**Problem details**
Set down all of the entries below word for word, with the pictures left out.

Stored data
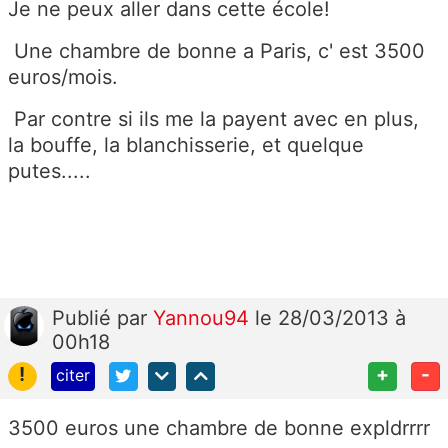
Je ne peux aller dans cette école!
Une chambre de bonne a Paris, c' est 3500
euros/mois.
Par contre si ils me la payent avec en plus,
la bouffe, la blanchisserie, et quelque
putes.....
Publié
par
Yannou94
le 28/03/2013 à
00h18
!
+
-
citer
3500 euros une chambre de bonne expldrrrr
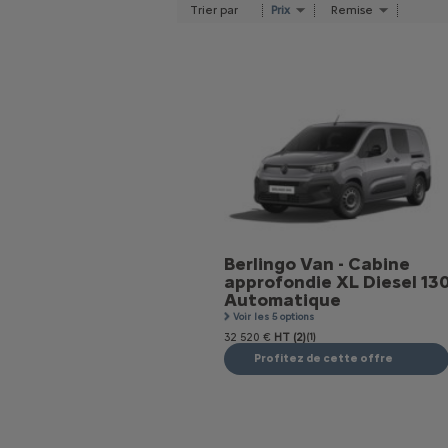
Trier par
Prix
Remise
Berlingo Van - Cabine
approfondie XL Diesel 13
Automatique
Voir les 5 options
32 520 €
HT (2)
(1)
Profitez de cette offre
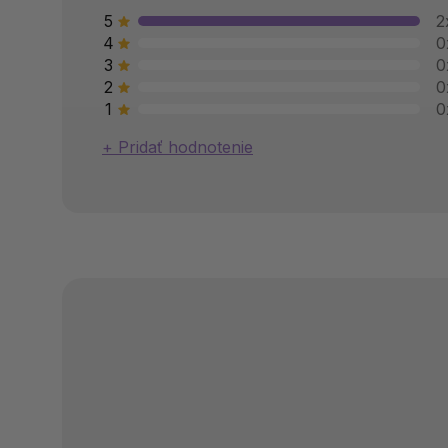
5
2
4
0
3
0
2
0
1
0
Pridať hodnotenie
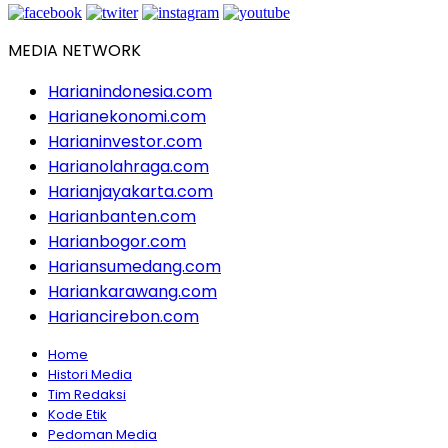
MEDIA NETWORK
Harianindonesia.com
Harianekonomi.com
Harianinvestor.com
Harianolahraga.com
Harianjayakarta.com
Harianbanten.com
Harianbogor.com
Hariansumedang.com
Hariankarawang.com
Hariancirebon.com
Home
Histori Media
Tim Redaksi
Kode Etik
Pedoman Media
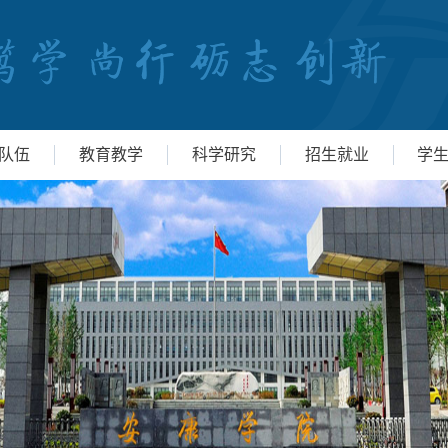
队伍
教育教学
科学研究
招生就业
学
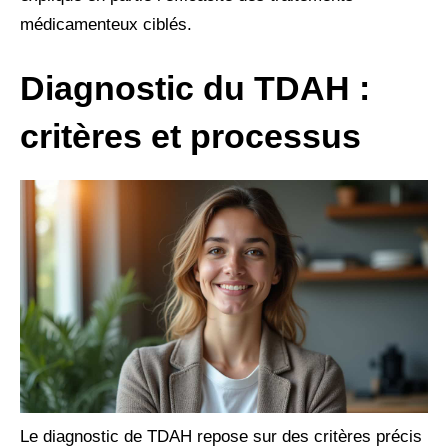
médicamenteux ciblés.
Diagnostic du TDAH :
critères et processus
Le diagnostic de TDAH repose sur des critères précis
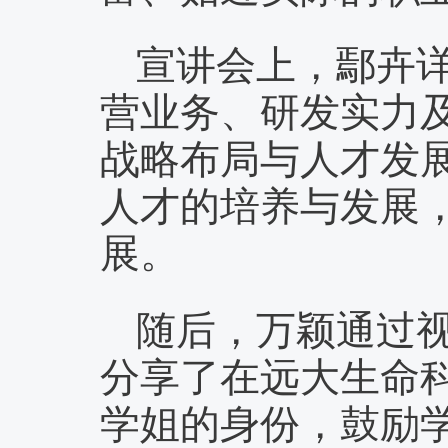
宣讲会上，鄢卉
营业务、研发实力
战略布局与人才发
人才的培养与发展
展。
随后，万颖通过
分享了在远大生命
学姐的身份，鼓励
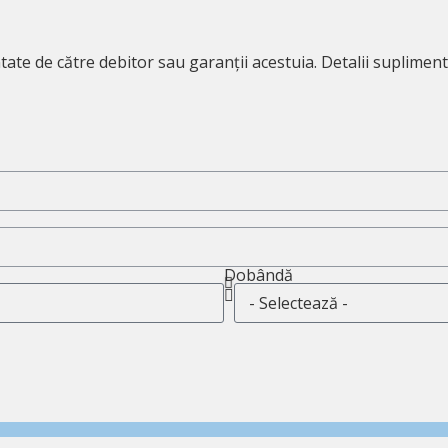
tate de către debitor sau garanții acestuia. Detalii supliment
Dobândă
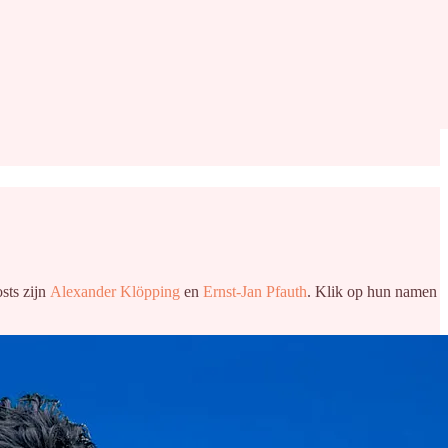
sts zijn
Alexander Klöpping
en
Ernst-Jan Pfauth
. Klik op hun namen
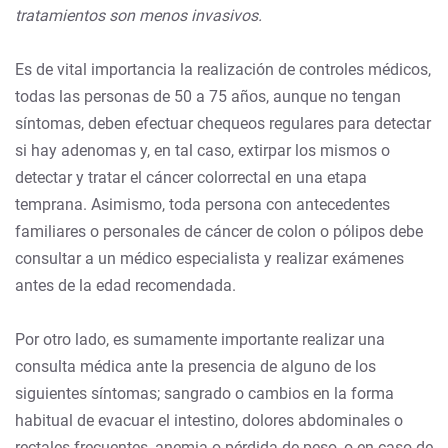
tratamientos son menos invasivos.
Es de vital importancia la realización de controles médicos,
todas las personas de 50 a 75 años, aunque no tengan
síntomas, deben efectuar chequeos regulares para detectar
si hay adenomas y, en tal caso, extirpar los mismos o
detectar y tratar el cáncer colorrectal en una etapa
temprana. Asimismo, toda persona con antecedentes
familiares o personales de cáncer de colon o pólipos debe
consultar a un médico especialista y realizar exámenes
antes de la edad recomendada.
Por otro lado, es sumamente importante realizar una
consulta médica ante la presencia de alguno de los
siguientes síntomas; sangrado o cambios en la forma
habitual de evacuar el intestino, dolores abdominales o
rectales frecuentes, anemia o pérdida de peso, o en caso de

**Output of the exercise**
Je ne peux aller dans cette école!
Une chambre de bonne a Paris, c' est 3500
euros/mois.
Par contre si ils me la payent avec en plus,
la bouffe, la blanchisserie, et quelque
putes.....
Publié
par
Yannou94
le 28/03/2013 à
00h18
!
+
-
citer
3500 euros une chambre de bonne expldrrrr
Trier par
Prix
Remise
Berlingo Van - Cabine
approfondie XL Diesel 13
Automatique
Voir les 5 options
32 520 €
HT (2)
(1)
Profitez de cette offre
5
2
4
0
3
0
2
0
1
0
Pridať hodnotenie
MEDIA NETWORK
Harianindonesia.com
Harianekonomi.com
Harianinvestor.com
Harianolahraga.com
Harianjayakarta.com
Harianbanten.com
Harianbogor.com
Hariansumedang.com
Hariankarawang.com
Hariancirebon.com
Home
Histori Media
Tim Redaksi
Kode Etik
Pedoman Media
队伍
教育教学
科学研究
招生就业
学
médicamenteux ciblés.
Diagnostic du TDAH :
critères et processus
Le diagnostic de TDAH repose sur des critères précis
宣讲会上，鄢卉
营业务、研发实力
战略布局与人才发
人才的培养与发展
展。
随后，万颖通过
分享了在远大生命
学姐的身份，鼓励
tate de către debitor sau garanții acestuia. Detalii supliment
Dobândă
sts zijn
Alexander Klöpping
en
Ernst-Jan Pfauth
. Klik op hun namen
tratamientos son menos invasivos.
Es de vital importancia la realización de controles médicos,
todas las personas de 50 a 75 años, aunque no tengan
síntomas, deben efectuar chequeos regulares para detectar
si hay adenomas y, en tal caso, extirpar los mismos o
detectar y tratar el cáncer colorrectal en una etapa
temprana. Asimismo, toda persona con antecedentes
familiares o personales de cáncer de colon o pólipos debe
consultar a un médico especialista y realizar exámenes
antes de la edad recomendada.
Por otro lado, es sumamente importante realizar una
consulta médica ante la presencia de alguno de los
siguientes síntomas; sangrado o cambios en la forma
habitual de evacuar el intestino, dolores abdominales o
rectales frecuentes, anemia o pérdida de peso, o en caso de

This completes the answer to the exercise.